Your instructions: Each entry below must come back exactly as written, without its pictures.

[Records from a data source]
....

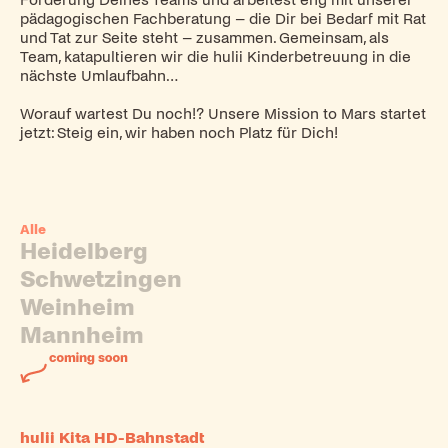
Förderung Deines Teams und arbeitest eng mit unserer
pädagogischen Fachberatung – die Dir bei Bedarf mit Rat
und Tat zur Seite steht – zusammen. Gemeinsam, als
Team, katapultieren wir die hulii Kinderbetreuung in die
nächste Umlaufbahn…
Worauf wartest Du noch!? Unsere Mission to Mars startet
jetzt: Steig ein, wir haben noch Platz für Dich!
Alle
Heidelberg
Schwetzingen
Weinheim
Mannheim
hulii Kita HD-Bahnstadt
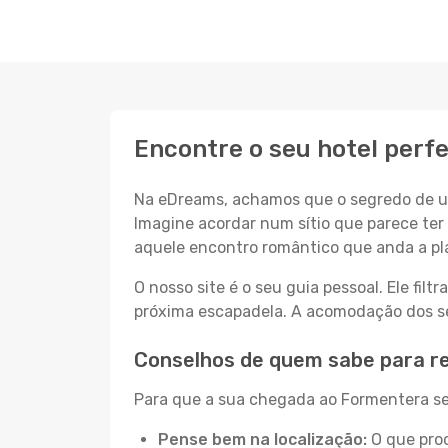
Encontre o seu hotel perf
Na eDreams, achamos que o segredo de um
Imagine acordar num sítio que parece ter 
aquele encontro romântico que anda a pl
O nosso site é o seu guia pessoal. Ele filtr
próxima escapadela. A acomodação dos seu
Conselhos de quem sabe para r
Para que a sua chegada ao Formentera sej
Pense bem na localização:
O que proc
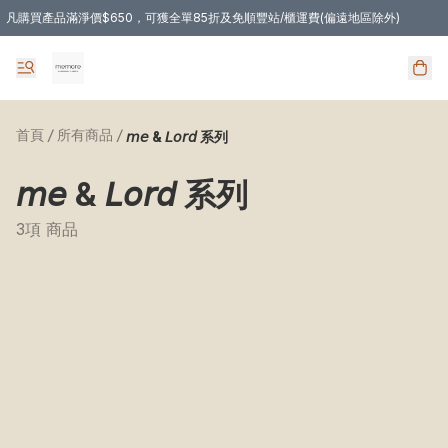
凡購買產品滿淨價$650，可獲全單85折及免順豐站/櫃運費(偏遠地區除外)
凡購物滿HKD 350.00，即享免順豐自提站/櫃運費
首頁
/
所有商品
/
𝘮𝘦 & 𝘓𝘰𝘳𝘥 系列
𝘮𝘦 & 𝘓𝘰𝘳𝘥 系列
3項 商品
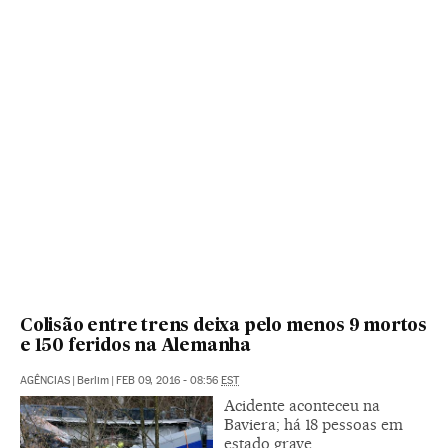
Colisão entre trens deixa pelo menos 9 mortos
e 150 feridos na Alemanha
AGÊNCIAS
|
Berlim
|
FEB 09, 2016 - 08:56
EST
Acidente aconteceu na
Baviera; há 18 pessoas em
estado grave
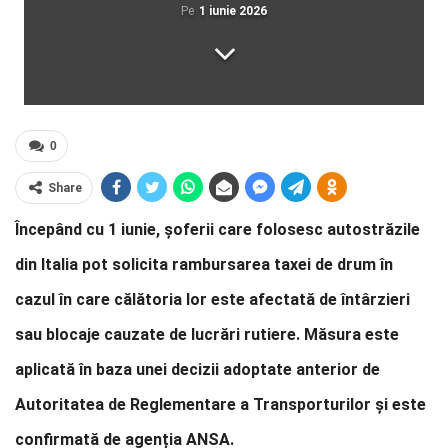
Pe
1 iunie 2026
0
Share
Începând cu 1 iunie, șoferii care folosesc autostrăzile
din Italia pot solicita rambursarea taxei de drum în
cazul în care călătoria lor este afectată de întârzieri
sau blocaje cauzate de lucrări rutiere. Măsura este
aplicată în baza unei decizii adoptate anterior de
Autoritatea de Reglementare a Transporturilor și este
confirmată de agenția ANSA.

....

Answer area:
Förderung Deines Teams und arbeitest eng mit unserer
pädagogischen Fachberatung – die Dir bei Bedarf mit Rat
und Tat zur Seite steht – zusammen. Gemeinsam, als
Team, katapultieren wir die hulii Kinderbetreuung in die
nächste Umlaufbahn…
Worauf wartest Du noch!? Unsere Mission to Mars startet
jetzt: Steig ein, wir haben noch Platz für Dich!
Alle
Heidelberg
Schwetzingen
Weinheim
Mannheim
hulii Kita HD-Bahnstadt
Encontre o seu hotel perf
Na eDreams, achamos que o segredo de um
Imagine acordar num sítio que parece ter 
aquele encontro romântico que anda a pl
O nosso site é o seu guia pessoal. Ele filtr
próxima escapadela. A acomodação dos seu
Conselhos de quem sabe para r
Para que a sua chegada ao Formentera sej
Pense bem na localização:
O que proc
凡購買產品滿淨價$650，可獲全單85折及免順豐站/櫃運費(偏遠地區除外)
凡購物滿HKD 350.00，即享免順豐自提站/櫃運費
首頁
/
所有商品
/
𝘮𝘦 & 𝘓𝘰𝘳𝘥 系列
𝘮𝘦 & 𝘓𝘰𝘳𝘥 系列
3項 商品
Colisão entre trens deixa pelo menos 9 mortos
e 150 feridos na Alemanha
AGÊNCIAS
|
Berlim
|
FEB 09, 2016 - 08:56
EST
Acidente aconteceu na
Baviera; há 18 pessoas em
estado grave
Pe
1 iunie 2026
0
Share
Începând cu 1 iunie, șoferii care folosesc autostrăzile
din Italia pot solicita rambursarea taxei de drum în
cazul în care călătoria lor este afectată de întârzieri
sau blocaje cauzate de lucrări rutiere. Măsura este
aplicată în baza unei decizii adoptate anterior de
Autoritatea de Reglementare a Transporturilor și este
confirmată de agenția ANSA.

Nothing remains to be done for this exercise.